__AUFGABENSTELLUNG__:
Stimmen die folgenden Aussagen mit dem unten stehenden Text über Dojo-Gründer und die Lage der Kampfkünste überein? Beantworte jede mit Ja oder Nein und zitiere wörtlich die Worte des Textes, die den Ausschlag geben.
(a) Viele Dojo-Gründer starten mit einer soliden finanziellen Basis.
(b) Manche Gründer müssen Kredite aufnehmen, um ihre Kampfkunstschule zu eröffnen.
(c) Der Aufsatz beansprucht, die Probleme der Kampfkünste gründlich und umfassend zu behandeln.

__TEXTAUSZUG__:
##########

Ein weiterer Punkt ist – und ich halte dies für ein Zeichen unserer Zeit -, dass viele Dojo-Gründer von einer schwachen finanziellen Basis starten. Sie haben zu wenig gespart und müssen Kredite aufnehmen, um ihre Kampfkunstschule zu eröffnen. Da sie über keine Reserven verfügen, sei es psychologisch oder finanziell, haben sie gleich zwei Probleme gleichzeitig zu bewältigen. So gehen sie dann bei der ersten finanziellen Durststrecke unter. Andere halten länger durch, aber scheinen nicht vorwärts zu kommen und schließen dann doch irgendwann. Das wäre erledigt!

In diesem kurzen Aufsatz habe ich versucht an der Oberfläche der Probleme zu kratzen, mit denen sich die Kampfkünste in der heutigen von Konkurrenzdenken geprägten, gnadenlosen Welt herumplagen müssen. Aikido und verwandte Kampfkünste haben ein gutes Stück Arbeit vor sich, wenn sie im unbarmherzigen Marsch in diesen technologisch fortgeschrittenen Zeiten überleben wollen. Es wird gut ausgebildeter Führer und Profis bedürfen, welche die einzigartigen Aspekte der Kunst artikulieren, die sie repräsentieren, um den Trend umzukehren, gegenüber einem Publikum, welches die Qual der Wahl hat.

##########

__BEREITGESTELLTE DATEN__:
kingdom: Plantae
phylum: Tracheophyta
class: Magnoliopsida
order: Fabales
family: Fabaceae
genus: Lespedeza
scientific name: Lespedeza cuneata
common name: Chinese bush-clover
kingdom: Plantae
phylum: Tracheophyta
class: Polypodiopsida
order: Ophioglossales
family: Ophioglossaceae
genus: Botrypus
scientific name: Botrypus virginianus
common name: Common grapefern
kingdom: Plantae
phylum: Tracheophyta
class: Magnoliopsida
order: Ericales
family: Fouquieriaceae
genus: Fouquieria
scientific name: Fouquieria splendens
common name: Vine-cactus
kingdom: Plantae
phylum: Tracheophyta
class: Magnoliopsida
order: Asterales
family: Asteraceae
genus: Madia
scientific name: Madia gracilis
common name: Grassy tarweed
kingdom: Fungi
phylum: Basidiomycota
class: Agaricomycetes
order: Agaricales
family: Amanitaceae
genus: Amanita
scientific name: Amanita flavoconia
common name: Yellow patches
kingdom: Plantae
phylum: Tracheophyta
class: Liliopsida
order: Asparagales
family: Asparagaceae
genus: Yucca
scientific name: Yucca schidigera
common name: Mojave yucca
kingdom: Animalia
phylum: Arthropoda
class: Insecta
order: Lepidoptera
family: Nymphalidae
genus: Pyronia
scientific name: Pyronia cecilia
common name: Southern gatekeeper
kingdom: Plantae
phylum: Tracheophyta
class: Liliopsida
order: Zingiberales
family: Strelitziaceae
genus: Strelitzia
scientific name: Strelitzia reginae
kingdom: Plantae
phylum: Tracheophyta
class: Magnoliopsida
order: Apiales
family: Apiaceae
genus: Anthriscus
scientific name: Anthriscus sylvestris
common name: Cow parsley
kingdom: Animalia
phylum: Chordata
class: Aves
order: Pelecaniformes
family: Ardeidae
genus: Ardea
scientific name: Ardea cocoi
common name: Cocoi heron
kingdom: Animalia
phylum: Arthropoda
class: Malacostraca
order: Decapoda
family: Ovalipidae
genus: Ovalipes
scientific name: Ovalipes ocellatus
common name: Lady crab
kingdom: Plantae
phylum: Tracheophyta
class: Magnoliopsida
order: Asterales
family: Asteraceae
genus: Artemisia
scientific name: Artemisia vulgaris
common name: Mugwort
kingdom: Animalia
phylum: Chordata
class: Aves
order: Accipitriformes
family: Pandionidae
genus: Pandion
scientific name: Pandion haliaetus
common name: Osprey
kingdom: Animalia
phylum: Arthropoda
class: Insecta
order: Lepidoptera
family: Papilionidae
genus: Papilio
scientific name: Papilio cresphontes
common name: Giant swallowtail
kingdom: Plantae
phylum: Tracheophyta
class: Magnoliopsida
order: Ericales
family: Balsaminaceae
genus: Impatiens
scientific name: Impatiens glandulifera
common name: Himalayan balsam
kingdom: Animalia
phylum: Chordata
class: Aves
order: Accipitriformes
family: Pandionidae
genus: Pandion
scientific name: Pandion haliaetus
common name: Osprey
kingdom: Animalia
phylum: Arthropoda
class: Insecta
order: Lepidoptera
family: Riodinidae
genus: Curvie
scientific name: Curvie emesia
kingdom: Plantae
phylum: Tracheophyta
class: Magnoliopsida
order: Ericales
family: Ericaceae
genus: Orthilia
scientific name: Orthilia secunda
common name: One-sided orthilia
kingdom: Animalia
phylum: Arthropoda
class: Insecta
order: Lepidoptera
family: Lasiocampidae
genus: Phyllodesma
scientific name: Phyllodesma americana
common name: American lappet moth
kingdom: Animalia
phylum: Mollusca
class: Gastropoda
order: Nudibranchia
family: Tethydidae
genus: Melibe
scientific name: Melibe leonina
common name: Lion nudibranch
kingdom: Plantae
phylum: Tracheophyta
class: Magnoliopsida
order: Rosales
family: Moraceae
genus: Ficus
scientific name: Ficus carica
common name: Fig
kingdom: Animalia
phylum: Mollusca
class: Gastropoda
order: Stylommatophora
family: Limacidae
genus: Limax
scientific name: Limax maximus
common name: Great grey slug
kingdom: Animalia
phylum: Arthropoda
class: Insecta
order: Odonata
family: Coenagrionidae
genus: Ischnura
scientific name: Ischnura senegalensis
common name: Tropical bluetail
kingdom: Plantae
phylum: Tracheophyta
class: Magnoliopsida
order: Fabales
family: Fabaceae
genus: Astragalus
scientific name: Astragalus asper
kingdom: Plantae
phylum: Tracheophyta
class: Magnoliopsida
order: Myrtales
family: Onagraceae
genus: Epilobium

##########

__LÖSUNG__:
(a) Nein: „dass viele Dojo-Gründer von einer schwachen finanziellen Basis starten“
(b) Ja: „Sie haben zu wenig gespart und müssen Kredite aufnehmen, um ihre Kampfkunstschule zu eröffnen.“
(c) Nein: „In diesem kurzen Aufsatz habe ich versucht an der Oberfläche der Probleme zu kratzen“